Schmelzer si mette di nuovo a ridacchiare: «L’amore… Ah, l’amore! Noi avevamo obiettivi comuni e abbiamo lavorato insieme alla loro realizzazione. Ci siamo sempre potuti fidare ciecamente l’uno dell’altra, e per me già questo non era cosa facile. I miei genitori erano scappati dalla Lituania ed erano finiti in un campo per sfollati ad Osnabrück. Nonostante io studiassi con profitto, le ragazze di laggiù non volevano saperne di me. Ma Hannelore era completamente diversa: prima di tutto era una fervente comunista, come me, e poi tutti e due sognavamo di andare a vivere dall’altra parte».
Lo hanno fatto. Nel 1949 Janis e Hannelore Schmelzer ottengono dapprima il permesso di soggiorno, poi la naturalizzazione nella giovanissima Repubblica Democratica Tedesca. Da allora dedicano la loro intera attività di accademici all’analisi dei materiali d’archivio sottratti ai nazisti dai russi e ora conservati nel territorio della DDR. Passano così cinquant’anni senza alcun sussulto, senza cambiamento, litigio o dubbio.
Non si può nemmeno dire che lavorino spinti dall’ambizione: dato che i risultati del loro lavoro sono spesso sensibili, non viene loro praticamente mai concesso di pubblicare e l’intero corpus delle loro ricerche viene secretato. Quando Constantin gli chiede quali sogni avesse ancora, dopo tutti quegli anni, il professor Schmelzer si fa serissimo: «Vorrei poter passare una notte da solo nell’Archivio Federale svizzero, senza controlli e con tutti i dossier a disposizione, portando con me un cestino di pane fresco e un thermos con almeno tre litri di latte tiepido».
Constantin fa una faccia sbalordita, come a dire che non crede ad una singola parola di quanto udito, sicché Janis Schmelzer continua: «Denaro, fama, donne… Tutte cose di cui non ho mai sentito il bisogno. Nei confronti della vita ho uno spartano e soddisfatto atteggiamento socialista».
A questo punto avremmo potuto chiedergli cosa pensasse della sua vita, ora che il mondo, dopo la fine ufficiale del Socialismo, era tanto mutato. Se si sentisse tradito, imbrogliato o fallito. Se la perestrojka avesse distrutto la sua visione del mondo o l’avesse in qualche modo confermata. Ma Constantin è ormai partito in tutt’altra direzione: «E com’era andare a letto insieme?», domanda al professore senza troppi preamboli. Schmelzer rimane serio: «Anche su questo versante io e Hannelore abbiamo un atteggiamento strettamente comunista, che ci ha sempre aiutati”.

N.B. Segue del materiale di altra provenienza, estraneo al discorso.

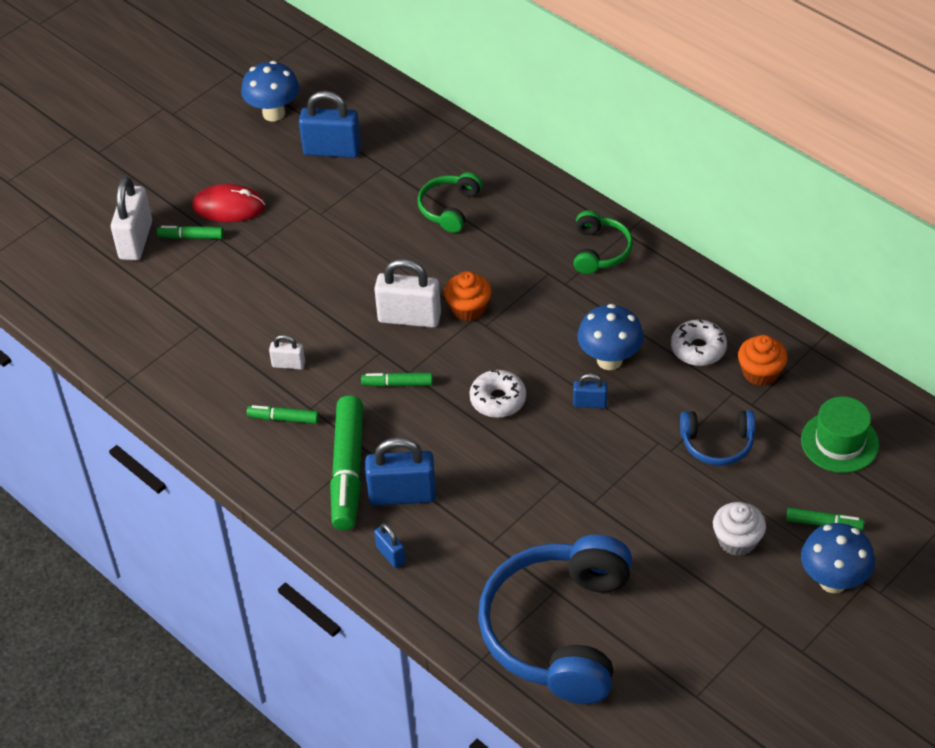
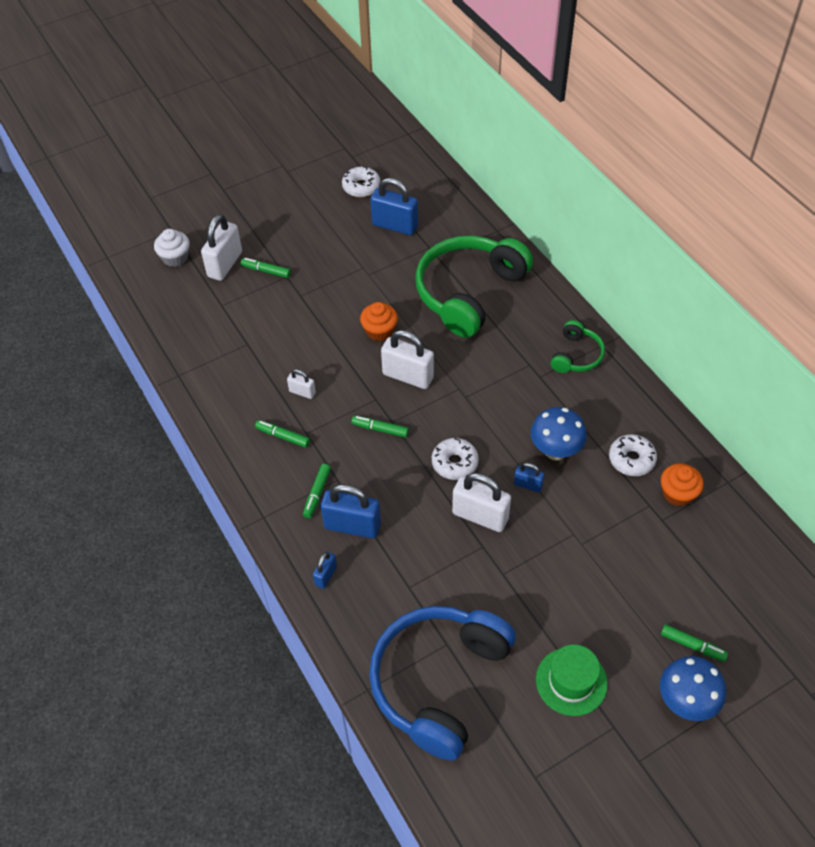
camera: 15 degrees right, 5 degrees up
red mouse [192,184,265,222] -> none
blue mushroom [241,61,299,121] -> white donut [342,166,380,197]
green marker [330,396,363,530] -> green marker [303,464,331,518], size x0.48
blue padlock [374,523,406,568] -> blue padlock turned 45 degrees clockwise [313,552,337,589]
green headphones [418,172,482,233] -> green headphones [415,236,533,338], size x2.10
orange cupcake [444,271,492,321] -> orange cupcake moved to [360,302,398,341]
blue headphones [680,410,755,466] -> none
white cupcake [713,502,766,556] -> white cupcake moved to [154,229,190,267]
green hat [801,396,879,473] -> green hat moved to [536,644,608,716]
none -> white padlock [452,473,511,532]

Secondo lui questa frase risponde esaustivamente, ma Constantin non è contento: «Un atteggiamento sessuale strettamente comunista? Ma che roba è?». Ma il professore si è stufato dell’argomento: «Una volta o l’altra, caro Constantin, te lo spiegherò. Per il momento mi sembri troppo giovane per certi discorsi; tu sei ancora nella fase in cui si monetizzano i propri sentimenti e le proprie pulsioni, e del resto tu sei un figlio del capitalismo». E Constantin: «Ma che c’entra la politica con una notte di sesso?». «Un’altra volta – ripete annoiato Schmelzer. – E ora vattene, che hai un appuntamento e sei già in ritardo».
Vero. Constantin schizza via per un appuntamento con la sua Ursula, da dieci anni la sua fidanzata. Come sempre è in ritardo, sicché si passa l’usuale manata di gel tra i capelli e vola fuori dal nostro meraviglioso appartamento con balcone sulla collina di Wipkingen, da cui vediamo quasi l’intera Zurigo. Mentre lo sentiamo scendere precipitosamente le scale fischiettando stonato, Janis Schmelzer scrollando il capo dice con un sorriso: «È un ragazzo fragile come una libellula», e prende fiato per continuare.
Guardo l’anziano professore e cerco di immaginare una via di fuga per evitare il suo imminente sermone su nutrimento e socialismo, su arredamento nel socialismo, andare in bici e saltare nelle pozzanghere nel socialismo. Oppure mi dischiude i misteri dell’amore socialista, cosa che m’interessa davvero poco; sicché prendo un albo a fumetti e mi vado a chiudere in bagno, simulando, sperando che Janis si arrenda e non mi aspetti più in piedi davanti alla porta della toilette.
Quando è passata invano una mezz’ora, la porta si spalanca con uno schianto e Constantin entra urlando: «La mia chiave! Dov’è la mia chiave? Possibile che me la perdo sempre?». Il fatto che sia entrato in casa e poi nell’appartamento sembra contraddire le sue grida, ma con Constantin non si può mai veramente sapere.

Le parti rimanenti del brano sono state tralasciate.